• **What you have to do**: Reproduce every line in the listing that contains the word "tile".
____ Records for processing
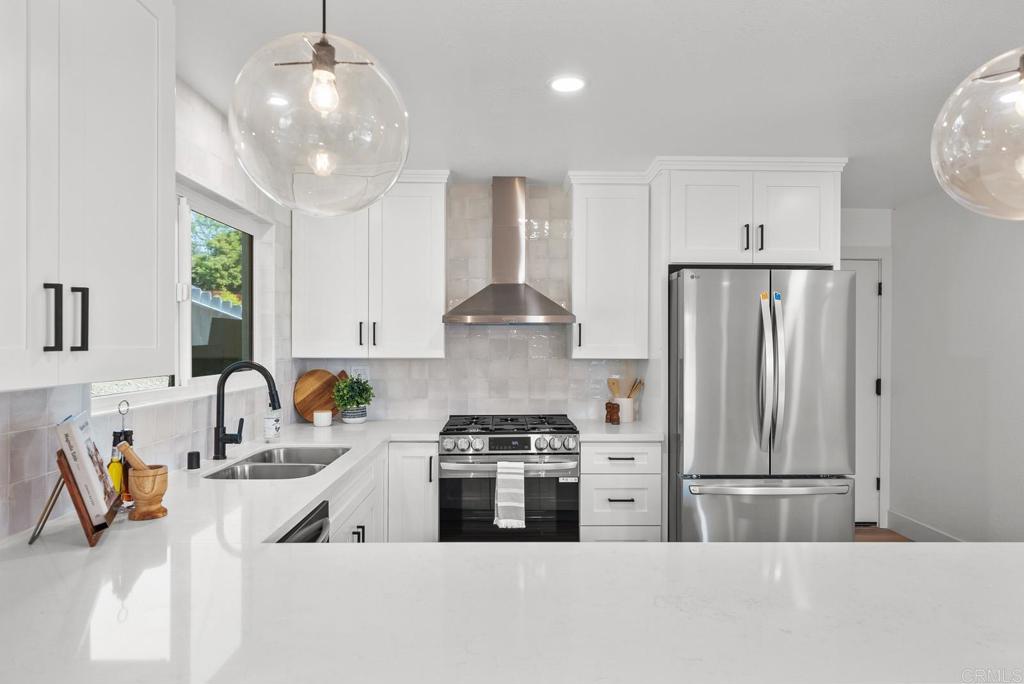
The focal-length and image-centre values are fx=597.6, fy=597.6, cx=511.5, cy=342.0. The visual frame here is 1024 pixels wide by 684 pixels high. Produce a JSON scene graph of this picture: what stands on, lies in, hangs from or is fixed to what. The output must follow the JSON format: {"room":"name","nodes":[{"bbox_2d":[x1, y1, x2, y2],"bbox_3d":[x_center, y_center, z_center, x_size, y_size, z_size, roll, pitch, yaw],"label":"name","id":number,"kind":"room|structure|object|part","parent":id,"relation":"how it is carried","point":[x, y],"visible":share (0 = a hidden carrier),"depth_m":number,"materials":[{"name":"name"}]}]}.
{"room":"kitchen","nodes":[
{"label":"kitchen","id":0,"kind":"room"},
{"bbox_2d":[1,80,303,543],"bbox_3d":[-1.330,0.169,0.950,0.151,2.436,5.843,0,0,-1],"label":"left wall","id":1,"kind":"structure","parent":0,"point":[165,443],"depth_m":2.41,"materials":[{"name":"white tile"}]},
{"bbox_2d":[0,0,175,389],"bbox_3d":[-1.083,-0.466,1.235,0.363,1.128,0.989,0,0,-1],"label":"upper cabinet","id":2,"kind":"object","parent":1,"relation":"attached to","point":[129,80],"visible":1,"depth_m":1.34,"materials":[{"name":"white paint"}]},
{"bbox_3d":[-1.021,-0.048,1.331,0.026,0.149,0.024,0,0,-1],"label":"handle","id":3,"kind":"part","parent":2,"relation":"part of","materials":[{"name":"black metal"}]},
{"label":"bar pulls","id":4,"kind":"part","parent":2,"relation":"part of","materials":[{"name":"black metal"}]},
{"bbox_3d":[-1.012,-0.048,1.402,0.031,0.148,0.021,0,0,-1],"label":"handle","id":5,"kind":"part","parent":2,"relation":"part of","materials":[{"name":"black metal"}]},
{"bbox_2d":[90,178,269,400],"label":"window","id":6,"kind":"structure","parent":1,"relation":"in","point":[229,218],"depth_m":2.69,"materials":[{"name":"white"}]},
{"bbox_2d":[291,182,648,424],"bbox_3d":[-0.003,0.179,3.944,2.841,2.412,0.127,0,0,-1],"label":"back wall","id":7,"kind":"structure","parent":0,"point":[437,407],"depth_m":3.91,"materials":[{"name":"white tile"}]},
{"bbox_2d":[351,365,368,380],"bbox_3d":[-0.982,0.210,3.871,0.117,0.117,0.009,0,0,-1],"label":"wall socket","id":8,"kind":"object","parent":7,"relation":"attached to","point":[359,367],"visible":0.6,"depth_m":3.87,"materials":[{"name":"white plastic"}]},
{"bbox_2d":[291,171,449,358],"bbox_3d":[-0.843,-0.454,3.662,0.908,1.114,0.366,0,0,-1],"label":"upper cabinet","id":9,"kind":"object","parent":7,"relation":"attached to","point":[417,248],"visible":0.96,"depth_m":3.53,"materials":[{"name":"white paint"}]},
{"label":"pull","id":10,"kind":"part","parent":9,"relation":"part of","materials":[{"name":"black metal"}]},
{"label":"handles","id":11,"kind":"part","parent":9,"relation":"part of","materials":[{"name":"black metal"}]},
{"bbox_2d":[442,177,576,324],"bbox_3d":[-0.013,-0.572,3.659,0.757,0.902,0.499,0,0,-1],"label":"range hood","id":12,"kind":"object","parent":7,"relation":"attached to","point":[512,286],"visible":0.98,"depth_m":3.66,"materials":[{"name":"silver metal"}]},
{"bbox_2d":[566,171,650,359],"bbox_3d":[0.586,-0.458,3.707,0.459,1.112,0.379,0,0,-1],"label":"upper cabinet","id":13,"kind":"object","parent":7,"relation":"attached to","point":[590,208],"visible":0.97,"depth_m":3.57,"materials":[{"name":"white paint"}]},
{"bbox_2d":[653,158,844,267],"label":"upper cabinet","id":14,"kind":"object","parent":7,"relation":"attached to","point":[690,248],"visible":0.92,"depth_m":3.29,"materials":[{"name":"white paint"}]},
{"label":"pull","id":15,"kind":"part","parent":14,"relation":"part of","materials":[{"name":"black metal"}]},
{"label":"pull","id":16,"kind":"part","parent":14,"relation":"part of","materials":[{"name":"black metal"}]},
{"bbox_2d":[168,0,1023,206],"bbox_3d":[0.930,-1.060,1.184,4.450,0.101,7.225,0,0,-1],"label":"ceiling","id":17,"kind":"structure","parent":0,"point":[732,10],"depth_m":2.25,"materials":[{"name":"white paint"}]},
{"bbox_2d":[229,0,410,216],"bbox_3d":[-0.388,-0.628,1.227,0.363,0.739,0.365,0,0,-1],"label":"pendant light","id":18,"kind":"object","parent":17,"relation":"hanging from","point":[325,72],"visible":1,"depth_m":1.16,"materials":[{"name":"clear glass"}]},
{"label":"bulb","id":19,"kind":"part","parent":18,"relation":"part of","materials":[{"name":"clear glass"}]},
{"bbox_2d":[548,75,585,93],"bbox_3d":[0.221,-1.024,2.372,0.166,0.007,0.167,0,0,-1],"label":"recessed light","id":20,"kind":"object","parent":17,"relation":"in","point":[568,82],"visible":0.99,"depth_m":2.37,"materials":[{"name":"white"}]},
{"bbox_2d":[930,45,1023,217],"bbox_3d":[1.044,-0.629,1.179,0.361,0.773,0.358,0,0,-1],"label":"pendant light","id":21,"kind":"object","parent":17,"relation":"hanging from","point":[1020,98],"visible":1,"depth_m":1.19,"materials":[{"name":"clear glass"}]},
{"bbox_2d":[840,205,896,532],"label":"back wall","id":22,"kind":"structure","parent":0,"point":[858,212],"depth_m":4.50,"materials":[{"name":"white paint"}]},
{"bbox_2d":[840,258,885,528],"bbox_3d":[2.383,0.392,4.520,0.838,2.017,0.105,0,0,-1],"label":"door","id":23,"kind":"structure","parent":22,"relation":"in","point":[862,302],"depth_m":4.53,"materials":[{"name":"white paint"}]},
{"bbox_2d":[855,525,911,541],"bbox_3d":[1.187,1.459,1.625,4.520,0.092,6.816,0,0,-1],"label":"floor","id":24,"kind":"structure","parent":0,"point":[878,539],"depth_m":4.38,"materials":[{"name":"brown wood"}]},
{"bbox_2d":[274,501,331,543],"bbox_3d":[-0.847,0.929,1.810,0.570,0.797,0.560,0,0,-1],"label":"dishwasher","id":25,"kind":"object","parent":24,"relation":"on","point":[307,525],"visible":0.07,"depth_m":1.91,"materials":[{"name":"metal"}]},
{"bbox_2d":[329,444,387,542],"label":"base cabinet","id":26,"kind":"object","parent":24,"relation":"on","point":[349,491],"visible":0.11,"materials":[{"name":"white paint"}]},
{"bbox_2d":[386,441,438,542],"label":"base cabinet","id":27,"kind":"object","parent":24,"relation":"on","point":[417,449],"visible":0.39,"depth_m":3.24,"materials":[{"name":"white paint"}]},
{"bbox_2d":[0,414,1022,683],"bbox_3d":[-0.081,0.504,1.773,2.590,0.049,2.738,0,0,-1],"label":"countertop","id":28,"kind":"structure","parent":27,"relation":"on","point":[111,543],"depth_m":1.12,"materials":[{"name":"white stone"}]},
{"bbox_2d":[31,447,120,547],"bbox_3d":[-1.113,0.380,1.530,0.168,0.224,0.222,0,0,-25],"label":"cookbook stand","id":29,"kind":"object","parent":28,"relation":"on","point":[91,539],"visible":0.52,"depth_m":1.46,"materials":[{"name":"brown wood"}]},
{"bbox_2d":[55,412,116,525],"bbox_3d":[-1.101,0.316,1.548,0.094,0.260,0.205,0,0,-26],"label":"book","id":30,"kind":"object","parent":29,"relation":"on","point":[81,421],"visible":0.88,"depth_m":1.48,"materials":[{"name":"white paper"}]},
{"bbox_2d":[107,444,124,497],"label":"oil bottle","id":31,"kind":"object","parent":28,"relation":"on","point":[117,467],"visible":0.5,"depth_m":1.72,"materials":[{"name":"yellow glass"}]},
{"bbox_2d":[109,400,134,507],"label":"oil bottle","id":32,"kind":"object","parent":28,"relation":"on","point":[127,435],"visible":0.53,"depth_m":1.78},
{"bbox_2d":[125,463,169,520],"bbox_3d":[-1.041,0.425,1.701,0.116,0.136,0.119,0,0,-1],"label":"mortar","id":33,"kind":"object","parent":28,"relation":"on","point":[143,499],"visible":0.95,"depth_m":1.67,"materials":[{"name":"brown wood"}]},
{"bbox_2d":[116,440,148,473],"bbox_3d":[-1.032,0.365,1.667,0.132,0.201,0.048,0,0,-1],"label":"pestle","id":34,"kind":"object","parent":33,"relation":"in","point":[125,447],"visible":0.42,"depth_m":1.65,"materials":[{"name":"brown wood"}]},
{"bbox_2d":[186,450,200,469],"bbox_3d":[-1.253,0.459,2.352,0.049,0.065,0.051,0,0,-1],"label":"air gap cap","id":35,"kind":"object","parent":28,"relation":"on","point":[197,453],"visible":0.99,"depth_m":2.34,"materials":[{"name":"black metal"}]},
{"bbox_2d":[213,361,281,460],"bbox_3d":[-1.123,0.288,2.555,0.282,0.411,0.100,0,0,-1],"label":"faucet","id":36,"kind":"object","parent":28,"relation":"on","point":[219,427],"visible":0.99,"depth_m":2.53,"materials":[{"name":"black metal"}]},
{"bbox_2d":[263,406,280,442],"bbox_3d":[-1.217,0.388,3.036,0.078,0.215,0.077,0,0,-1],"label":"soap bottle","id":37,"kind":"object","parent":28,"relation":"on","point":[269,427],"visible":0.99,"depth_m":3.01,"materials":[{"name":"clear plastic"}]},
{"bbox_2d":[205,445,348,478],"bbox_3d":[-0.974,0.614,2.555,0.454,0.188,0.792,0,0,-1],"label":"sink","id":38,"kind":"object","parent":28,"relation":"in","point":[269,467],"visible":0.43,"depth_m":2.58,"materials":[{"name":"silver metal"}]},
{"bbox_2d":[293,367,344,422],"bbox_3d":[-1.174,0.326,3.767,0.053,0.334,0.429,0,0,34],"label":"cutting board","id":39,"kind":"object","parent":28,"relation":"on","point":[297,401],"visible":0.82,"depth_m":3.70,"materials":[{"name":"brown wood"}]},
{"bbox_2d":[313,409,332,427],"bbox_3d":[-1.119,0.450,3.534,0.104,0.089,0.104,0,0,-1],"label":"candle","id":40,"kind":"object","parent":28,"relation":"on","point":[325,419],"visible":1,"depth_m":3.49,"materials":[{"name":"white wax"}]},
{"bbox_2d":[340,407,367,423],"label":"plant pot","id":41,"kind":"object","parent":28,"relation":"on","point":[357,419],"visible":0.73,"depth_m":3.64,"materials":[{"name":"white ceramic"}]},
{"bbox_2d":[331,374,375,419],"bbox_3d":[-0.980,0.342,3.693,0.283,0.303,0.281,0,0,-1],"label":"potted plant","id":42,"kind":"object","parent":41,"relation":"in","point":[357,381],"visible":0.99,"depth_m":3.65,"materials":[{"name":"green plant"}]},
{"bbox_2d":[438,413,580,541],"bbox_3d":[-0.020,0.933,3.509,0.770,0.958,0.714,0,0,-1],"label":"gas range","id":43,"kind":"object","parent":24,"relation":"on","point":[526,437],"visible":0.76,"depth_m":3.24,"materials":[{"name":"silver metal"}]},
{"bbox_3d":[-0.014,0.554,3.251,0.747,0.108,0.175,0,0,-1],"label":"control knobs","id":44,"kind":"part","parent":43,"relation":"part of","materials":[{"name":"silver metal"}]},
{"bbox_2d":[493,460,525,529],"bbox_3d":[-0.008,0.794,3.142,0.168,0.350,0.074,0,0,-1],"label":"dish towel","id":45,"kind":"object","parent":43,"relation":"hanging from","point":[507,477],"visible":0.98,"depth_m":3.12,"materials":[{"name":"white fabric"}]},
{"bbox_3d":[-0.021,0.488,3.504,0.785,0.049,0.576,0,0,-1],"label":"burner grates","id":46,"kind":"part","parent":43,"relation":"part of","materials":[{"name":"black metal"}]},
{"bbox_2d":[581,439,662,542],"bbox_3d":[0.594,0.968,3.553,0.448,0.859,0.663,0,0,-1],"label":"drawer cabinet","id":47,"kind":"object","parent":24,"relation":"on","point":[624,495],"visible":0.56,"depth_m":3.26,"materials":[{"name":"white paint"}]},
{"bbox_2d":[571,419,663,441],"bbox_3d":[0.605,0.523,3.545,0.498,0.038,0.627,0,0,-1],"label":"countertop","id":48,"kind":"structure","parent":47,"relation":"on","point":[592,433],"depth_m":3.34,"materials":[{"name":"white stone"}]},
{"bbox_2d":[604,401,619,424],"bbox_3d":[0.612,0.430,3.651,0.082,0.136,0.070,0,0,-1],"label":"pepper mill","id":49,"kind":"object","parent":48,"relation":"on","point":[608,403],"visible":1,"depth_m":3.63,"materials":[{"name":"brown wood"}]},
{"bbox_2d":[614,397,634,422],"bbox_3d":[0.700,0.424,3.771,0.136,0.152,0.133,0,0,-1],"label":"utensil crock","id":50,"kind":"object","parent":48,"relation":"on","point":[626,415],"visible":0.77,"depth_m":3.72,"materials":[{"name":"white ceramic"}]},
{"bbox_2d":[606,375,644,398],"bbox_3d":[0.722,0.348,3.810,0.247,0.309,0.069,0,0,-1],"label":"wooden utensils","id":51,"kind":"object","parent":50,"relation":"in","point":[614,383],"visible":0.45,"depth_m":3.80,"materials":[{"name":"brown wood"}]},
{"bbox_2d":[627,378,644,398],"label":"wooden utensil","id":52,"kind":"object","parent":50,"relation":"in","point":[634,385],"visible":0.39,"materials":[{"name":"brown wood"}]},
{"bbox_2d":[668,267,854,544],"bbox_3d":[1.322,0.512,3.447,0.895,1.782,0.964,0,0,-1],"label":"refrigerator","id":53,"kind":"object","parent":24,"relation":"on","point":[732,359],"visible":0.89,"depth_m":3.06,"materials":[{"name":"silver metal"}]},
{"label":"freezer drawer","id":54,"kind":"part","parent":53,"relation":"part of","materials":[{"name":"silver metal"}]},
{"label":"freezer handle","id":55,"kind":"part","parent":53,"relation":"part of","materials":[{"name":"silver metal"}]},
{"bbox_3d":[1.283,0.164,3.001,0.085,0.754,0.143,0,0,-1],"label":"refrigerator handles","id":56,"kind":"part","parent":53,"relation":"part of","materials":[{"name":"silver metal"}]},
{"bbox_2d":[890,187,1023,545],"bbox_3d":[2.973,0.190,1.346,0.130,2.462,6.455,0,0,-1],"label":"right wall","id":57,"kind":"structure","parent":0,"point":[980,371],"depth_m":3.83,"materials":[{"name":"white paint"}]},
{"bbox_2d":[886,510,967,541],"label":"baseboard","id":58,"kind":"structure","parent":57,"relation":"attached to","point":[922,527],"depth_m":4.22,"materials":[{"name":"white paint"}]},
{"label":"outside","id":59,"kind":"structure","parent":0,"visible":0},
{"label":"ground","id":60,"kind":"structure","parent":59,"visible":0},
{"bbox_2d":[190,214,242,303],"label":"tree","id":61,"kind":"object","parent":60,"relation":"on","point":[229,236],"visible":0.18,"materials":[{"name":"green plant"}]},
{"bbox_2d":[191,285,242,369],"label":"fence","id":62,"kind":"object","parent":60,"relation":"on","point":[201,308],"visible":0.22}
]}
________
• **Your solution**:
{"bbox_2d":[1,80,303,543],"bbox_3d":[-1.330,0.169,0.950,0.151,2.436,5.843,0,0,-1],"label":"left wall","id":1,"kind":"structure","parent":0,"point":[165,443],"depth_m":2.41,"materials":[{"name":"white tile"}]},
{"bbox_2d":[291,182,648,424],"bbox_3d":[-0.003,0.179,3.944,2.841,2.412,0.127,0,0,-1],"label":"back wall","id":7,"kind":"structure","parent":0,"point":[437,407],"depth_m":3.91,"materials":[{"name":"white tile"}]},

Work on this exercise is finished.